Apply the taxonomy to improve agentic output
Now that we have a taxonomy, we can start using it to ask more specific questions when the coding harness produces content that is missing necessary understanding.
For instance:
- Step 1: we execute a prompt and see the result is clearly off in some manner
- Step 2: Let's review the taxonomy to pin down what type of miss it is, bottom up
- Normative
- Did it miss using an expected pattern, use one we are avoiding, use a poor example?
- Did it miss a security control or test case?
- ...and so on...
- Positional
- ...
- Semantic
- ...
- Intent
- ...
- Normative
- Step 3: Does the context already exist?
- Yes, but the agent didn't find it
- Yes and the agent found it, but didn't use it
- Yes and the agent found it, but used it poorly
- No
- Step 4: If we run the prompt again with the context pasted in, is the result now aligned with what we were expecting?
- Step 5: Add or adjust the correct type of context, then try again
Our goal is not to fix one prompt, but to build a brain that can match the clues we put together in our first 6-12 months on the job so it will understand what we're saying to a greater and greater degree (we want to raise up the Agent, not dumb down our own speech).

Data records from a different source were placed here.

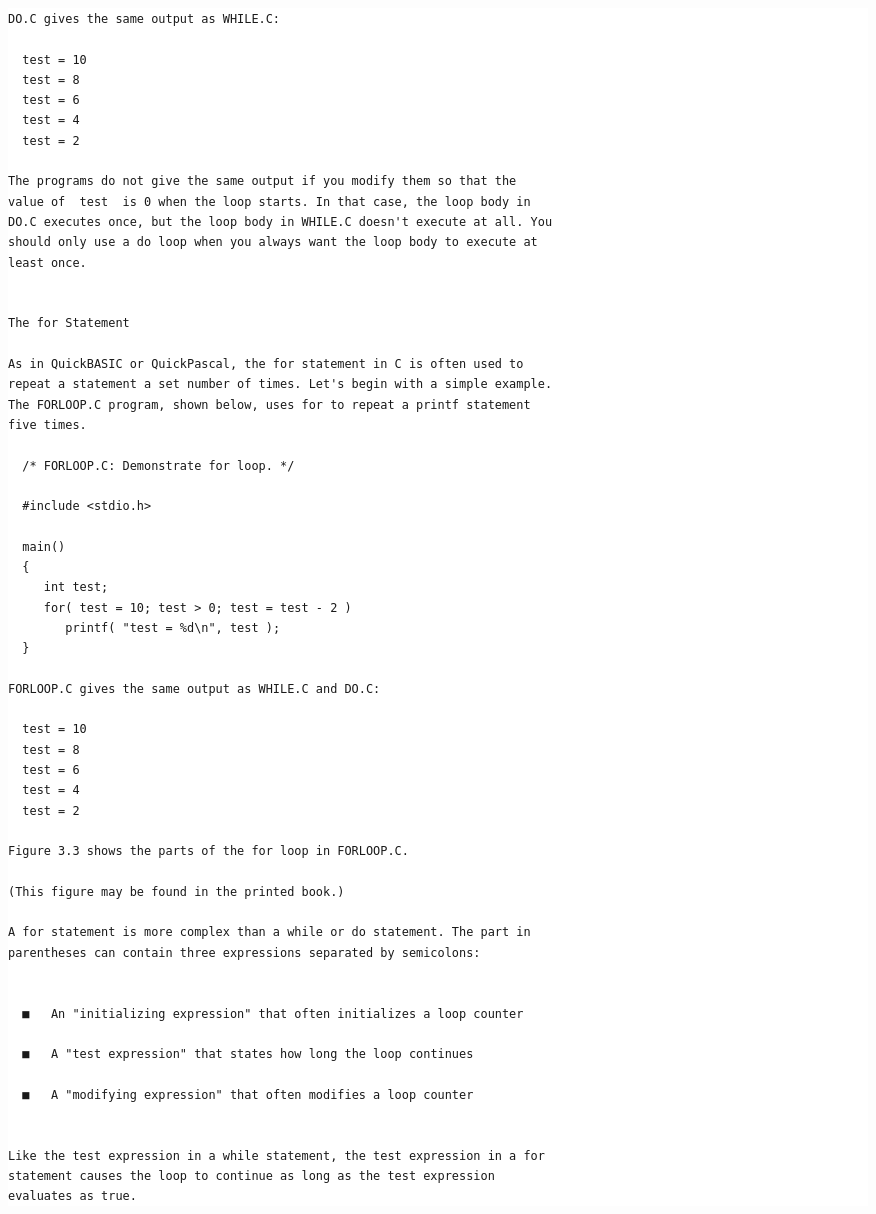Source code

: 	DO.C gives the same output as WHILE.C:
	
	  test = 10
	  test = 8
	  test = 6
	  test = 4
	  test = 2
	
	The programs do not give the same output if you modify them so that the
	value of  test  is 0 when the loop starts. In that case, the loop body in
	DO.C executes once, but the loop body in WHILE.C doesn't execute at all. You
	should only use a do loop when you always want the loop body to execute at
	least once.
	
	
	The for Statement
	
	As in QuickBASIC or QuickPascal, the for statement in C is often used to
	repeat a statement a set number of times. Let's begin with a simple example.
	The FORLOOP.C program, shown below, uses for to repeat a printf statement
	five times.
	
	  /* FORLOOP.C: Demonstrate for loop. */
	
	  #include <stdio.h>
	
	  main()
	  {
	     int test;
	     for( test = 10; test > 0; test = test - 2 )
	        printf( "test = %d\n", test );
	  }
	
	FORLOOP.C gives the same output as WHILE.C and DO.C:
	
	  test = 10
	  test = 8
	  test = 6
	  test = 4
	  test = 2
	
	Figure 3.3 shows the parts of the for loop in FORLOOP.C.
	
	(This figure may be found in the printed book.)
	
	A for statement is more complex than a while or do statement. The part in
	parentheses can contain three expressions separated by semicolons:
	
	
	  ■   An "initializing expression" that often initializes a loop counter
	
	  ■   A "test expression" that states how long the loop continues
	
	  ■   A "modifying expression" that often modifies a loop counter
	
	
	Like the test expression in a while statement, the test expression in a for
	statement causes the loop to continue as long as the test expression
	evaluates as true.
	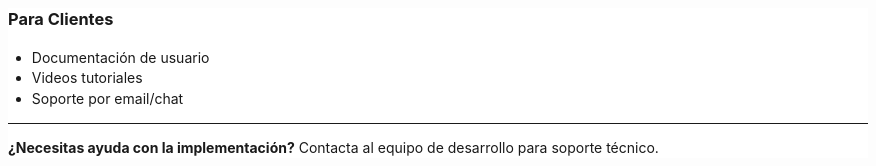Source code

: ### **Para Clientes**
- Documentación de usuario
- Videos tutoriales
- Soporte por email/chat

---

**¿Necesitas ayuda con la implementación?**
Contacta al equipo de desarrollo para soporte técnico.
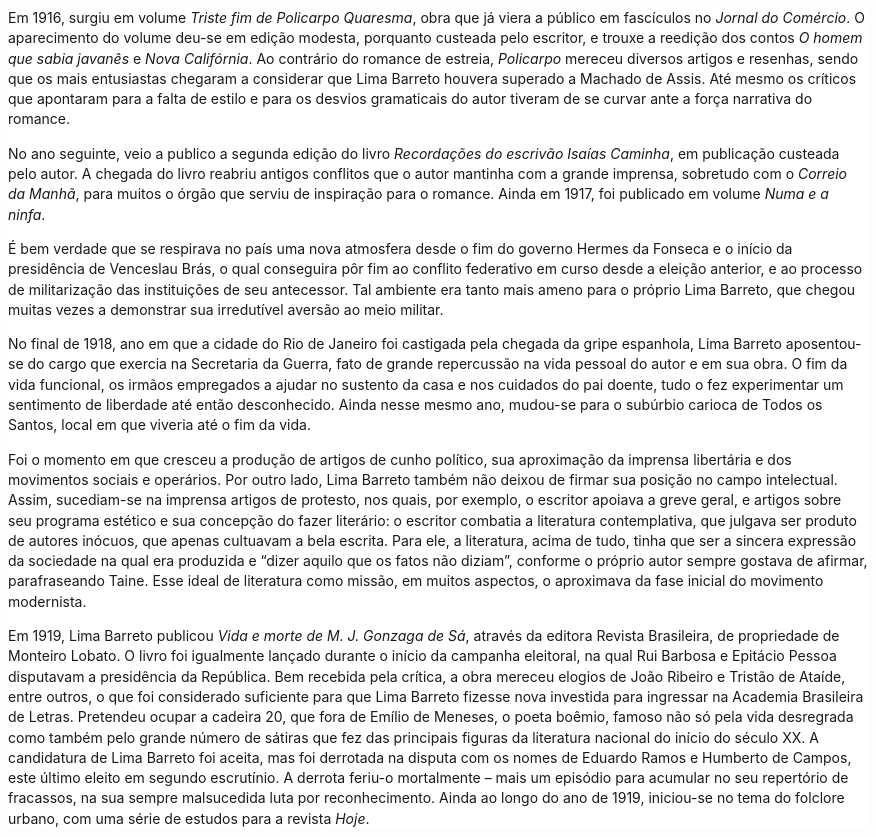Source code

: Em 1916, surgiu em volume *Triste fim de Policarpo Quaresma*, obra que
já viera a público em fascículos no *Jornal do Comércio*. O aparecimento
do volume deu-se em edição modesta, porquanto custeada pelo escritor, e
trouxe a reedição dos contos *O homem que sabia javanês* e *Nova
Califórnia*. Ao contrário do romance de estreia, *Policarpo* mereceu
diversos artigos e resenhas, sendo que os mais entusiastas chegaram a
considerar que Lima Barreto houvera superado a Machado de Assis. Até
mesmo os críticos que apontaram para a falta de estilo e para os desvios
gramaticais do autor tiveram de se curvar ante a força narrativa do
romance.

No ano seguinte, veio a publico a segunda edição do livro *Recordações
do escrivão Isaías Caminha*, em publicação custeada pelo autor. A
chegada do livro reabriu antigos conflitos que o autor mantinha com a
grande imprensa, sobretudo com o *Correio da Manhã*, para muitos o órgão
que serviu de inspiração para o romance. Ainda em 1917, foi publicado em
volume *Numa e a ninfa*.

É bem verdade que se respirava no país uma nova atmosfera desde o fim do
governo Hermes da Fonseca e o início da presidência de Venceslau Brás, o
qual conseguira pôr fim ao conflito federativo em curso desde a eleição
anterior, e ao processo de militarização das instituições de seu
antecessor. Tal ambiente era tanto mais ameno para o próprio Lima
Barreto, que chegou muitas vezes a demonstrar sua irredutível aversão ao
meio militar.

No final de 1918, ano em que a cidade do Rio de Janeiro foi castigada
pela chegada da gripe espanhola, Lima Barreto aposentou-se do cargo que
exercia na Secretaria da Guerra, fato de grande repercussão na vida
pessoal do autor e em sua obra. O fim da vida funcional, os irmãos
empregados a ajudar no sustento da casa e nos cuidados do pai doente,
tudo o fez experimentar um sentimento de liberdade até então
desconhecido. Ainda nesse mesmo ano, mudou-se para o subúrbio carioca de
Todos os Santos, local em que viveria até o fim da vida.

Foi o momento em que cresceu a produção de artigos de cunho político,
sua aproximação da imprensa libertária e dos movimentos sociais e
operários. Por outro lado, Lima Barreto também não deixou de firmar sua
posição no campo intelectual. Assim, sucediam-se na imprensa artigos de
protesto, nos quais, por exemplo, o escritor apoiava a greve geral, e
artigos sobre seu programa estético e sua concepção do fazer literário:
o escritor combatia a literatura contemplativa, que julgava ser produto
de autores inócuos, que apenas cultuavam a bela escrita. Para ele, a
literatura, acima de tudo, tinha que ser a sincera expressão da
sociedade na qual era produzida e “dizer aquilo que os fatos não
diziam”, conforme o próprio autor sempre gostava de afirmar,
parafraseando Taine. Esse ideal de literatura como missão, em muitos
aspectos, o aproximava da fase inicial do movimento modernista.

Em 1919, Lima Barreto publicou *Vida e morte de M. J. Gonzaga de Sá*,
através da editora Revista Brasileira, de propriedade de Monteiro
Lobato. O livro foi igualmente lançado durante o início da campanha
eleitoral, na qual Rui Barbosa e Epitácio Pessoa disputavam a
presidência da República. Bem recebida pela crítica, a obra mereceu
elogios de João Ribeiro e Tristão de Ataíde, entre outros, o que foi
considerado suficiente para que Lima Barreto fizesse nova investida para
ingressar na Academia Brasileira de Letras. Pretendeu ocupar a cadeira
20, que fora de Emílio de Meneses, o poeta boêmio, famoso não só pela
vida desregrada como também pelo grande número de sátiras que fez das
principais figuras da literatura nacional do início do século XX. A
candidatura de Lima Barreto foi aceita, mas foi derrotada na disputa com
os nomes de Eduardo Ramos e Humberto de Campos, este último eleito em
segundo escrutínio. A derrota feriu-o mortalmente – mais um episódio
para acumular no seu repertório de fracassos, na sua sempre malsucedida
luta por reconhecimento. Ainda ao longo do ano de 1919, iniciou-se no
tema do folclore urbano, com uma série de estudos para a revista *Hoje*.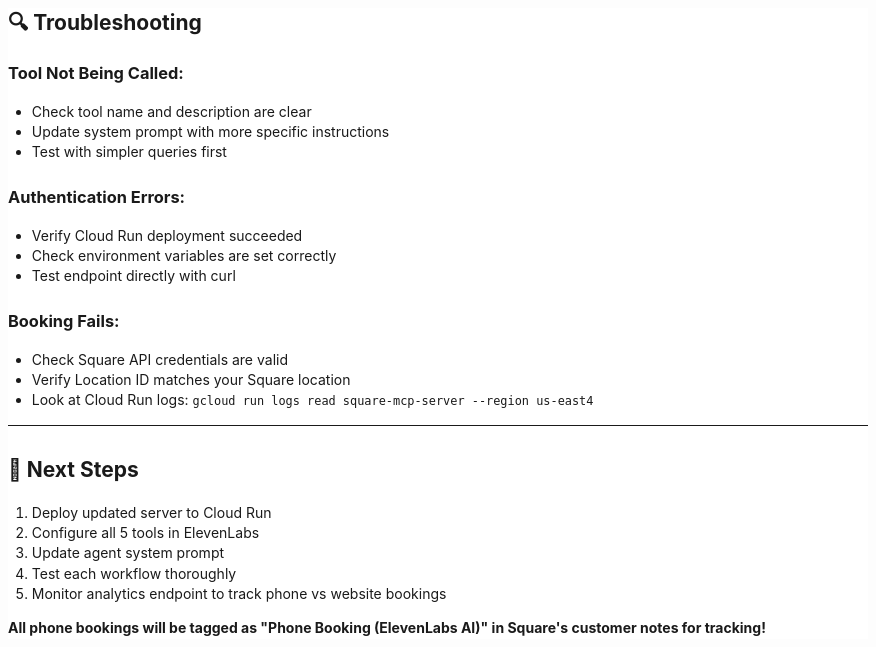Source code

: 
## 🔍 Troubleshooting

### Tool Not Being Called:
- Check tool name and description are clear
- Update system prompt with more specific instructions
- Test with simpler queries first

### Authentication Errors:
- Verify Cloud Run deployment succeeded
- Check environment variables are set correctly
- Test endpoint directly with curl

### Booking Fails:
- Check Square API credentials are valid
- Verify Location ID matches your Square location
- Look at Cloud Run logs: `gcloud run logs read square-mcp-server --region us-east4`

---

## 📝 Next Steps

1. Deploy updated server to Cloud Run
2. Configure all 5 tools in ElevenLabs
3. Update agent system prompt
4. Test each workflow thoroughly
5. Monitor analytics endpoint to track phone vs website bookings

**All phone bookings will be tagged as "Phone Booking (ElevenLabs AI)" in Square's customer notes for tracking!**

Consider automated verifications
I believe adding a suite of automated verifications is necessary for context to work at organizational scales, past the initial go-live. As we identify and correct that pool of context, we need a way to understand what impact our changes are having and whether we've plugged one hole by re-opening another from 6 months earlier.
Take the process example above: if we extracted the prompt and the context we expected the agent to access from that loop, then it should be possible to build a library of automated verifications over time. Our future selves then have a signal if we break an earlier expectation so we have the information needed to make a conscious decision.
This pattern is not new. It mirrors the progression companies tend to follow from testing through tribal experience, to consistent written test plans, to fully automated test suites.
Context is only a flywheel if it's designed
Context is clearly important, in employees as well as agents. Companies that onboard developers to a high level of effectiveness in 3 months tend to outperform those that take 6-12, and now we're trying to onboard agents in a single prompt.
The taxonomy above can help in the design and assessment, to use alongside all of those great posts on memory systems, progressive disclosure tactics, access methods, and more. By its nature, managing context is going to be an evolutionary effort, which means a lot of our methods of performing continuous improvement, continuous assessment, and other practices will be necessary to keep that flywheel spinning, which I expect to follow-up on more in a later post.